February 27th, 2011

Examining an Ad for a Platelet-Inhibition Test

I’ve recently seen in medical journals an advertisement that features an image of a clot within a stent and this headline in all capital letters: “Low Levels of Platelet Inhibition May Have Significant Consequences.” The final two words, “Significant Consequences,” are in a very large font, and the entire ad has an ominous black background.

Below the image is a bulleted list of “factors that may impact platelet inhibition”: genetic variation, concomitant medications, pre-existing conditions, and patient noncompliance. Each bullet point ends with numbered footnotes, with references appearing at the bottom of the ad.

The ad then asserts, “A simple test is available to measure platelet inhibition for patients on antiplatelet therapy.” In a larger font is the exhortation “TAKE CONTROL. TEST TODAY.”

The ad is jointly copyrighted by Daiichi Sankyo, Inc.; Lily USA; and Accumetrics. Accumetrics makes the test, and the two other companies co-developed and sell prasugrel, which inhibits platelet aggregation.

This ad clearly implies that testing for platelet inhibition is a strategy that reduces the risk for stent thrombosis. But is that really true?

What We Know

Studies have shown that thienopyridines (including clopidogrel and prasugrel) are antagonists to the P2Y12 adenosine diphosphate receptor, which is involved in platelet aggregation. As described in a 2010 ACCF/AHA clinical alert, clopidogrel is an inactive prodrug that must go through several steps to be transformed into an active metabolite. This change is mediated by the hepatic cytochrome P450 system. The relationship between clopidogrel and platelet aggregation varies among individuals, related to genes that regulate the cytochrome P450 system. In contrast, prasugrel is oxidized to its active form in a single CYP-dependent step, and its ability to inhibit platelets seems unrelated to genetic profiles associated with reduced function of the cytochrome P450 system.

What We Do Not Know

No study has shown that a strategy guided by platelet aggregation testing produces better outcomes for patients. We know that a head-to-head comparison of clopidogrel with prasugrel in the TRITON-TIMI 38 study showed that prasugrel recipients had a slightly lower risk for cardiovascular events and a slightly higher risk for major bleeding, but the participants were not selected based on platelet-inhibition response to the drugs. The investigators have not published a study showing the results stratified by genetic profile or response to the drugs. Although platelet aggregation can predict outcomes, it is not known whether using a drug that is more consistent in its platelet inhibition will be better to reduce risk for adverse events. We know that some drugs seem to be superior because of their mechanism of action but fail to actually improve patient outcomes. So although it appears logical to use a test to select a drug that is successfully inhibiting platelet aggregation, the evidence to close that loop does not exist.

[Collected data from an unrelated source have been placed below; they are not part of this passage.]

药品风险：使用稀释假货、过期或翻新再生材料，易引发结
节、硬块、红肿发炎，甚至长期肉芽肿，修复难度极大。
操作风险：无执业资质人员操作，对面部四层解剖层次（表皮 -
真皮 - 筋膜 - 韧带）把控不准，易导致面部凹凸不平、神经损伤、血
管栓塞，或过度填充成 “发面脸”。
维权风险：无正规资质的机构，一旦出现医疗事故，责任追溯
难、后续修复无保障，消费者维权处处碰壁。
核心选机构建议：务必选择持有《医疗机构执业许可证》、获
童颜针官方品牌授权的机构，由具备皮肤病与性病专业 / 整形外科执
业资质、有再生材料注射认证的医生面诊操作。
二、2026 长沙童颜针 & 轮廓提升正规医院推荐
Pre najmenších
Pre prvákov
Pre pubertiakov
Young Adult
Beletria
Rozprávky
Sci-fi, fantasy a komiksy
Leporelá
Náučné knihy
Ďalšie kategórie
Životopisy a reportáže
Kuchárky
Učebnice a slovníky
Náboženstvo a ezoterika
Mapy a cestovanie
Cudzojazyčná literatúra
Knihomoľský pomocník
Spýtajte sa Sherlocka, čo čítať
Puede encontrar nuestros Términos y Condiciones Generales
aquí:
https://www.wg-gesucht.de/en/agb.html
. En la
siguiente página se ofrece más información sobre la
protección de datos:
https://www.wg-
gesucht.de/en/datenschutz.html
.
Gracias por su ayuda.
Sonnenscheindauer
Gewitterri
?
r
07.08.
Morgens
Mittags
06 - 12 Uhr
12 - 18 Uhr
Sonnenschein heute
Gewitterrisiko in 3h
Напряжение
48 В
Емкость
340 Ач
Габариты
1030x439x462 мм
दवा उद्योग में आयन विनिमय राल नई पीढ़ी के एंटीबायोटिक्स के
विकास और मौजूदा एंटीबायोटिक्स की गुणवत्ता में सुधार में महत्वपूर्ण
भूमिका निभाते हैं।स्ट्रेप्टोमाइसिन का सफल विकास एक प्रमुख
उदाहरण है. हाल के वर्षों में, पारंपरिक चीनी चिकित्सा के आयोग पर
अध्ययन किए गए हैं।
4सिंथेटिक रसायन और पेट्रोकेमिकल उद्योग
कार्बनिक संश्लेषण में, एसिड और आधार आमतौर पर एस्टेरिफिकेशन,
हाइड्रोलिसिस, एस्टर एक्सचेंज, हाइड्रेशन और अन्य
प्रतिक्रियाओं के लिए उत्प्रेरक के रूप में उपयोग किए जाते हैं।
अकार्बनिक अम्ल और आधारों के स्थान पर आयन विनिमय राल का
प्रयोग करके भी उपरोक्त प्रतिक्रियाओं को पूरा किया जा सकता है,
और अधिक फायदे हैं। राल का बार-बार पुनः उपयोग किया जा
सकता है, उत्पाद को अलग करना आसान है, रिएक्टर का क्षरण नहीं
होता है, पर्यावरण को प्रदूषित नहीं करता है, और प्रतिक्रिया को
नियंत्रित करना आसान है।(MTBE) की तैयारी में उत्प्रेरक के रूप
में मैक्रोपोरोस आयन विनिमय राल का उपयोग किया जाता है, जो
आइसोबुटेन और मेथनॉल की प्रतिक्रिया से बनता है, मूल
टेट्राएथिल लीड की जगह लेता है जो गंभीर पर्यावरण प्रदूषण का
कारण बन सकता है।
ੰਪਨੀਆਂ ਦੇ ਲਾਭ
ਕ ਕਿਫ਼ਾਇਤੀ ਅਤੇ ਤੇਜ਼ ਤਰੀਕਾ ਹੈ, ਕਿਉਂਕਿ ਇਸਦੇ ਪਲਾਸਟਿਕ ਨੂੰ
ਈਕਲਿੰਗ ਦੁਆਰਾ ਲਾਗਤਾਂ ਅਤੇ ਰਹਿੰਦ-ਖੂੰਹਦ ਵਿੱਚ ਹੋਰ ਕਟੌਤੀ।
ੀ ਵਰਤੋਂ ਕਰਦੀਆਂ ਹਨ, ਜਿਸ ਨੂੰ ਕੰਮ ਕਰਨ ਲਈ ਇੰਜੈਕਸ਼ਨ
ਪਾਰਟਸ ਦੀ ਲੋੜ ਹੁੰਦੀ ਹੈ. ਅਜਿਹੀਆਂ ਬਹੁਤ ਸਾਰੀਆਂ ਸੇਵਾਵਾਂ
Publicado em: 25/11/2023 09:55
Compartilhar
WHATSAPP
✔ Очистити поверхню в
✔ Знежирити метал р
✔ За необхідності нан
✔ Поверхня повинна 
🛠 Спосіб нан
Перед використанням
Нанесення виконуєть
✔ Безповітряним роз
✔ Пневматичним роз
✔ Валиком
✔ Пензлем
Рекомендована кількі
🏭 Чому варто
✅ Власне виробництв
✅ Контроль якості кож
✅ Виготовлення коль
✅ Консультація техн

The aforementioned 2010 ACCF/AHA clinical alert states clearly: “The evidence base is insufficient to recommend either routine genetic or platelet function testing at the present time.”

I wish that information were also in large capital letters in the ad.

 

2 Responses to “Examining an Ad for a Platelet-Inhibition Test”

  1. Bruce Kottke, MD,PhD says:

    The Acumetrics test “Verfy Now” is not an accurate test because it detects only macro- an not micro-aggrergates. This is easily shown by doing a dose response curve using either Aggrestat, Reopro, or Integrelin as the inhibiting agent. If this is done one will find that after about 80% inhibition the test shows no response. The solution is very cheap and simple. Nanely doing an electronic platelet count before and after additin of a standard dose of ADP as the agonist. The % inhibition is then the count after the agonist/ the count before and agonist. If this test is used to do a dose response curve as indicated above, the response will be linear thoughout the entire range of inhibition. Such a test should be used after the first few doses of clopidogrel to identify patients with genetic defects producing no response to the test and to pick up drug interference. Such use could prevent many bleeding episodes and at least an occasional stent thrombosis. Clinical trials are only one type of evidence and not the ONLY form of evidence, They should not replsce common sense and understanding mechanisms of disease in the practice of medicine. B.AKottke MD,PhD,FACC, Emeritus Professor of Medicine, Mayo College of Medicine

    Competing interests pertaining specifically to this post, comment, or both:
    None except concern for our patients

  2. David Powell , md, facc says:

    A brilliant and irresponsible circumvention of FDA regualtions. Tests and maybe devices ( I am no expert on the rules) are not subject to the more rigorous ad standards for prescription drugs. Interestingly, the tests are financially covered by the government. So as a taxpayer, I contribute to the costs of such tests (like the KIF 6 gene test). But use of the tests could easily lead to harm. The annoying add depicted could lead ANY patient with a stent to get tested and carries a chance of switching that patient to prasugrel (a drug only tested in the ACS population). Such a drug change will not only cost us more money, but could very well cause net harm. Just like the KIF6 test may have deprived some patients of statins.